В то время я не предполагала, что когда-нибудь меня тоже посетит отвратительный недуг — желание выпить. Нет ничего страшнее, чем это наказание..
Инна пригласила меня в ресторан. Он был тут же, рядом, на улице Телевидения.
— Вон там Володя Высоцкий живет, — показала Инна в сторону дома, где жид Володя. — Мы можем зайти к нему. Чего-нибудь купим и зайдем.
— Посмотрим.
Инна раскраснелась и не была такой красивой, как всегда.
Ресторан был не очень, но кормили прилично. Я заказала себе холодного белого вина и салат из крабов.
Инна потребовала:
— Мне водку, селедку, картошку, холодного пива.
И звонко засмеялась.
— Малявина! — Инна часто называла меня по фамилии, как, впрочем, и других. — Куда ты поедешь отдыхать?
— К морю!
— Счастли-и-и-вая! — протянула она.
— Но и вы с Геной собираетесь в Коктебель.

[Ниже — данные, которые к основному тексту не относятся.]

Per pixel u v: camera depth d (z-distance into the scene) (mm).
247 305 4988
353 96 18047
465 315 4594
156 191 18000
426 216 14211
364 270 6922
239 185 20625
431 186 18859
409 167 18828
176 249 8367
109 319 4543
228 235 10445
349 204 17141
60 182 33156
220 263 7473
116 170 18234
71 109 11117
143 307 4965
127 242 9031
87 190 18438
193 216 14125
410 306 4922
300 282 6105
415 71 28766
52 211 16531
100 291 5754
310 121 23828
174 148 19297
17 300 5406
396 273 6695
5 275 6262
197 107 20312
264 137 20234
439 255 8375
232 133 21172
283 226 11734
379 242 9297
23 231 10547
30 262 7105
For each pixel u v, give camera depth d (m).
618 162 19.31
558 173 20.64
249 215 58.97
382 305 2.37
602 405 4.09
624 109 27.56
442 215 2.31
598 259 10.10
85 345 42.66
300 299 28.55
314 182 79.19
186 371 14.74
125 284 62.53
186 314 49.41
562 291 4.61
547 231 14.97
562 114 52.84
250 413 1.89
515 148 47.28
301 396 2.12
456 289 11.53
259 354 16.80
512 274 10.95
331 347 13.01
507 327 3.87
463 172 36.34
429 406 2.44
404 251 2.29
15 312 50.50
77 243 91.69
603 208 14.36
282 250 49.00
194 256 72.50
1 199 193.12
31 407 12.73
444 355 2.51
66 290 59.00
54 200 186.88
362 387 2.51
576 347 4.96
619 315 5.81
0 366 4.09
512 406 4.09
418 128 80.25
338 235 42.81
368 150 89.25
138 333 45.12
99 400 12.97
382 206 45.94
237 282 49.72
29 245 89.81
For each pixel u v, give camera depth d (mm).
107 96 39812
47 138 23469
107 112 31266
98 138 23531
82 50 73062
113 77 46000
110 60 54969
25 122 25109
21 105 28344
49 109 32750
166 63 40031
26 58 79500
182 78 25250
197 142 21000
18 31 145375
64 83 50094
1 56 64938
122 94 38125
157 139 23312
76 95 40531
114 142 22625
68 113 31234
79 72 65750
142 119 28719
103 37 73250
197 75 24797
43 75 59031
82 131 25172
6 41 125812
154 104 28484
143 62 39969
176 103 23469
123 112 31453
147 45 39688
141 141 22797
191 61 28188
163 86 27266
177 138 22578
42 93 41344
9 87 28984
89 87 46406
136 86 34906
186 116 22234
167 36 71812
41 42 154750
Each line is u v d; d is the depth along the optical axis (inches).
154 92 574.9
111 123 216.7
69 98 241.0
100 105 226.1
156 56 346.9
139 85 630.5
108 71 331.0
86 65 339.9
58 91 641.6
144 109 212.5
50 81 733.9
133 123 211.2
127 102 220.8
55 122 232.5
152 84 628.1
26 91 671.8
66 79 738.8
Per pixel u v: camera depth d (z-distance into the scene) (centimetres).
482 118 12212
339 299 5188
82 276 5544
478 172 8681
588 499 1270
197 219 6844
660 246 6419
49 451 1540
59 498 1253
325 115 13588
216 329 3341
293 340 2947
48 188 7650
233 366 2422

Инна почему-то вздохнула. Я часто не понимала ее. Скажем, звонит утром по телефону. Она каждый день звонила в полдесятого. Не здоровалась, не спрашивала, как я себя чувствую, а задавала один и тот же вопрос:
— Кофе выпила?
Если я отвечала «нет», то тут же трубка падала и — «бип-бип-бип…». Через полчаса снова звонок:
— Ну, что?
Она знала, что до утреннего кофе я не общаюсь.
— Кофе выпила.
— Крепкий?
— Как всегда.
— Счастли-и-и-вая! Что будешь делать?
— Душ хочу принять.
И опять:
— Счастли-и-и-вая!
Я в свою очередь спрашиваю:
— А ты кофе выпила?
— Да. Два раза. Ужас, как быстро кончается.
— А душ приняла?
— Да.
Я, подражая ей, протяжно говорю:
— Счастли-и-и-вая!
Хохочем!
— Я сегодня семь километров пробежала! — победоносно сообщала Инна.
— А мне этого не дано.
Инна не говорила «жаль» или что-нибудь в этом роде. Она никак не реагировала.
Я никогда не слышала от нее советов ни по какому поводу. Мне это нравилось.
Я тоже не даю советов. И думаю, что безапелляционность некоторых советов делает жизнь несносной.
Нам всем грозит Неизбежное. Смерть. Страшно, но это единственная реальность, которая нас всех объединяет. И ее надо принять как должное.
Каждый, если он не с Богом, уходит Отсюда в одиночку. И никакая власть ему не поможет. И никто не сможет остановить его уход.
В те времена, о которых я вспоминаю, мы мечтали и надеялись на лучшее.
Но почему же мы так занедужили? Почему многие из нас пристрастились к алкоголю?
Многие знакомые и приятели ушли, разрушенные алкоголем. Сердце не выдерживало.
Гена Шпаликов тоже ушел. По своей воле.
Незадолго до ухода он пришёл в дом, где мы жили с Павликом Арсеновым.
Звонок в дверь. Пьяненький Гена как-то странно придерживает полы пальто. Распахивает их, а там — великолепная икона. Очень старая. Он ставит ее в спальне на столик. Я спрашиваю Гену:
— А где Инна?
— Не знаю.
Стало понятно, что Гена с Инной в трудных отношениях.